L’hiver semblait interminable. Bas et sombre, le ciel s’alourdissait de jour en jour, figeant mes projets, mes ambitions. En quelques années, ma vie avait pris une tournure que je détestais. Je me voyais m’enfoncer dans un quotidien monotone, un train-train dévastateur. Passif, j’étais devenu le spectateur d’une existence insipide, le prisonnier d’un cercle vicieux dans lequel je cherchais à diluer ma douleur dans des excès qui me faisaient à leur tour culpabiliser et rejaillir d’autres souffrances.

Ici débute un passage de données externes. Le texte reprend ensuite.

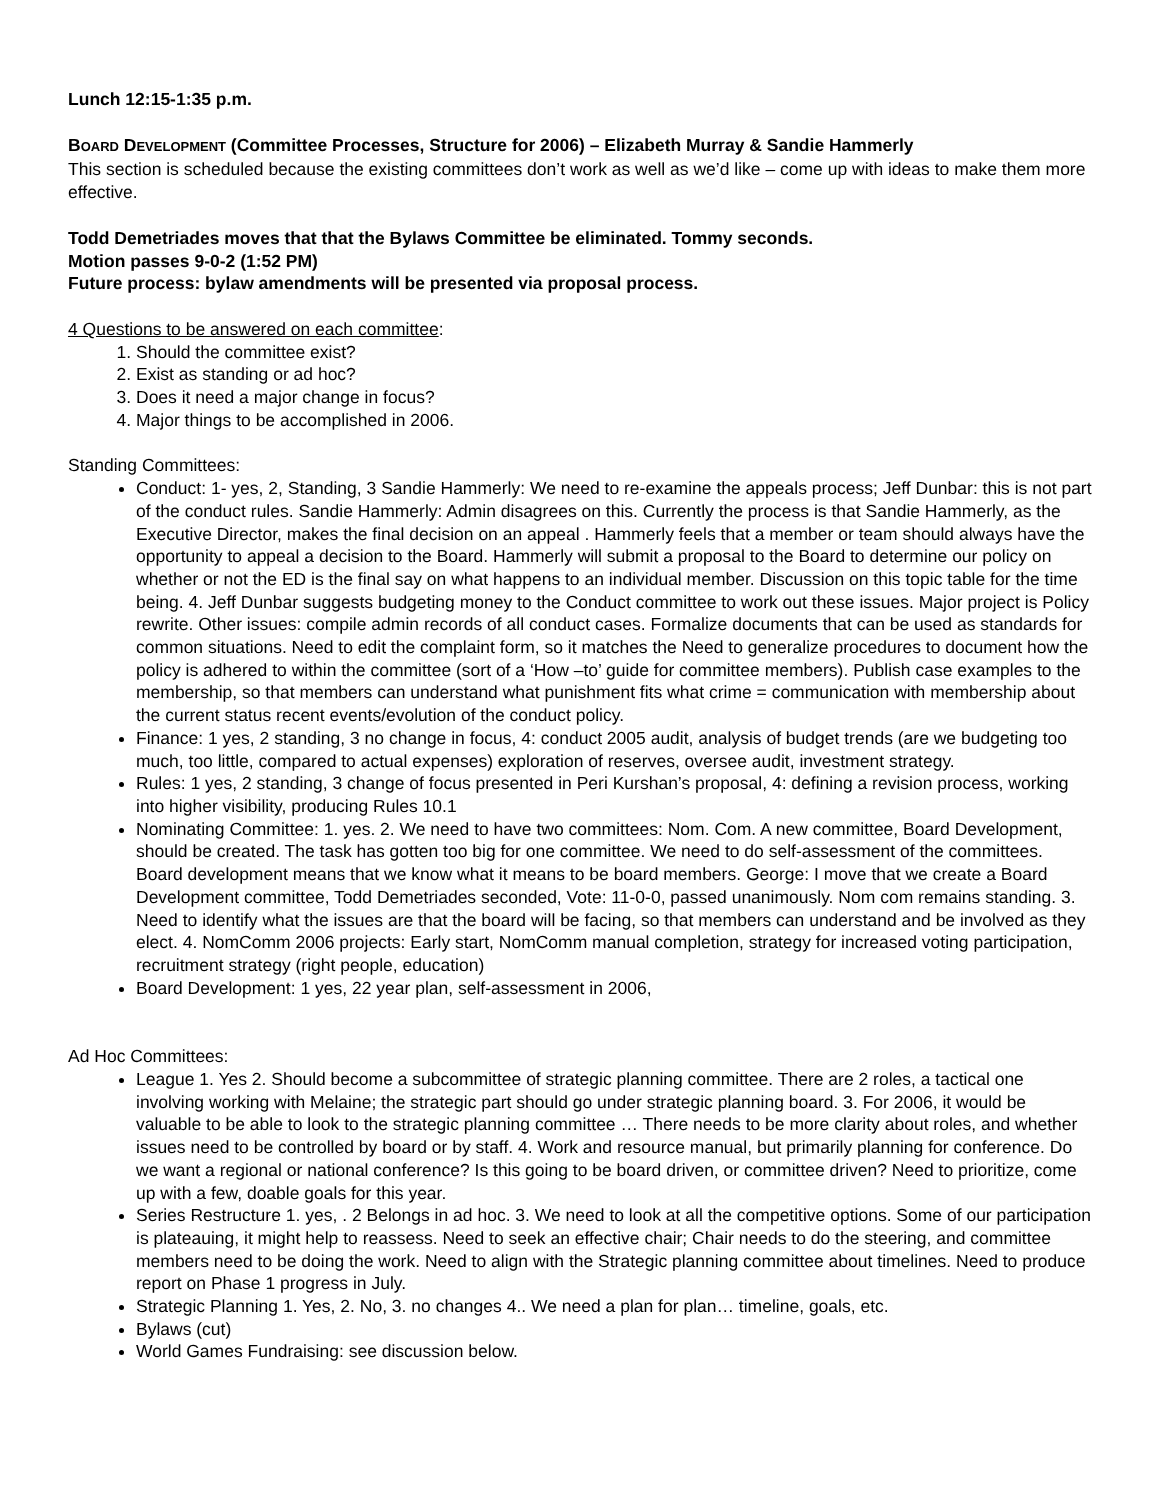Lunch 12:15-1:35 p.m.
BOARD DEVELOPMENT (Committee Processes, Structure for 2006) – Elizabeth Murray & Sandie Hammerly
This section is scheduled because the existing committees don’t work as well as we’d like – come up with ideas to make them more effective.
Todd Demetriades moves that that the Bylaws Committee be eliminated. Tommy seconds.
Motion passes 9-0-2 (1:52 PM)
Future process: bylaw amendments will be presented via proposal process.
4 Questions to be answered on each committee:
1. Should the committee exist?
2. Exist as standing or ad hoc?
3. Does it need a major change in focus?
4. Major things to be accomplished in 2006.
Standing Committees:
Conduct: 1- yes, 2, Standing, 3 Sandie Hammerly: We need to re-examine the appeals process; Jeff Dunbar: this is not part of the conduct rules. Sandie Hammerly: Admin disagrees on this. Currently the process is that Sandie Hammerly, as the Executive Director, makes the final decision on an appeal . Hammerly feels that a member or team should always have the opportunity to appeal a decision to the Board. Hammerly will submit a proposal to the Board to determine our policy on whether or not the ED is the final say on what happens to an individual member. Discussion on this topic table for the time being. 4. Jeff Dunbar suggests budgeting money to the Conduct committee to work out these issues. Major project is Policy rewrite. Other issues: compile admin records of all conduct cases. Formalize documents that can be used as standards for common situations. Need to edit the complaint form, so it matches the Need to generalize procedures to document how the policy is adhered to within the committee (sort of a ‘How –to’ guide for committee members). Publish case examples to the membership, so that members can understand what punishment fits what crime = communication with membership about the current status recent events/evolution of the conduct policy.
Finance: 1 yes, 2 standing, 3 no change in focus, 4: conduct 2005 audit, analysis of budget trends (are we budgeting too much, too little, compared to actual expenses) exploration of reserves, oversee audit, investment strategy.
Rules: 1 yes, 2 standing, 3 change of focus presented in Peri Kurshan’s proposal, 4: defining a revision process, working into higher visibility, producing Rules 10.1
Nominating Committee: 1. yes. 2. We need to have two committees: Nom. Com. A new committee, Board Development, should be created. The task has gotten too big for one committee. We need to do self-assessment of the committees. Board development means that we know what it means to be board members. George: I move that we create a Board Development committee, Todd Demetriades seconded, Vote: 11-0-0, passed unanimously. Nom com remains standing. 3. Need to identify what the issues are that the board will be facing, so that members can understand and be involved as they elect. 4. NomComm 2006 projects: Early start, NomComm manual completion, strategy for increased voting participation, recruitment strategy (right people, education)
Board Development: 1 yes, 22 year plan, self-assessment in 2006,
Ad Hoc Committees:
League 1. Yes 2. Should become a subcommittee of strategic planning committee. There are 2 roles, a tactical one involving working with Melaine; the strategic part should go under strategic planning board. 3. For 2006, it would be valuable to be able to look to the strategic planning committee … There needs to be more clarity about roles, and whether issues need to be controlled by board or by staff. 4. Work and resource manual, but primarily planning for conference. Do we want a regional or national conference? Is this going to be board driven, or committee driven? Need to prioritize, come up with a few, doable goals for this year.
Series Restructure 1. yes, . 2 Belongs in ad hoc. 3. We need to look at all the competitive options. Some of our participation is plateauing, it might help to reassess. Need to seek an effective chair; Chair needs to do the steering, and committee members need to be doing the work. Need to align with the Strategic planning committee about timelines. Need to produce report on Phase 1 progress in July.
Strategic Planning 1. Yes, 2. No, 3. no changes 4.. We need a plan for plan… timeline, goals, etc.
Bylaws (cut)
World Games Fundraising: see discussion below.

Rebondir, réagir, enrayer ce cycle infernal ? J’aurais aimé le faire mais les obstacles se dressaient toujours sur ma route et brisaient mon élan.

Dès que la nuit tombait, que le silence s’installait, les idées noires fusaient
et rebondissaient contre les murs de chez moi. Au fil du temps, le doute avait réussi à s’immiscer dans les moindres fissures de mon esprit. Mon spleen était devenu noir, glacial, angoissant, semblable à cette nuit de décembre. Comme tant d’autres, la journée avait été terne. Elle était maintenant finie, perdue. Vers minuit, le frigo était vide et le cendrier plein.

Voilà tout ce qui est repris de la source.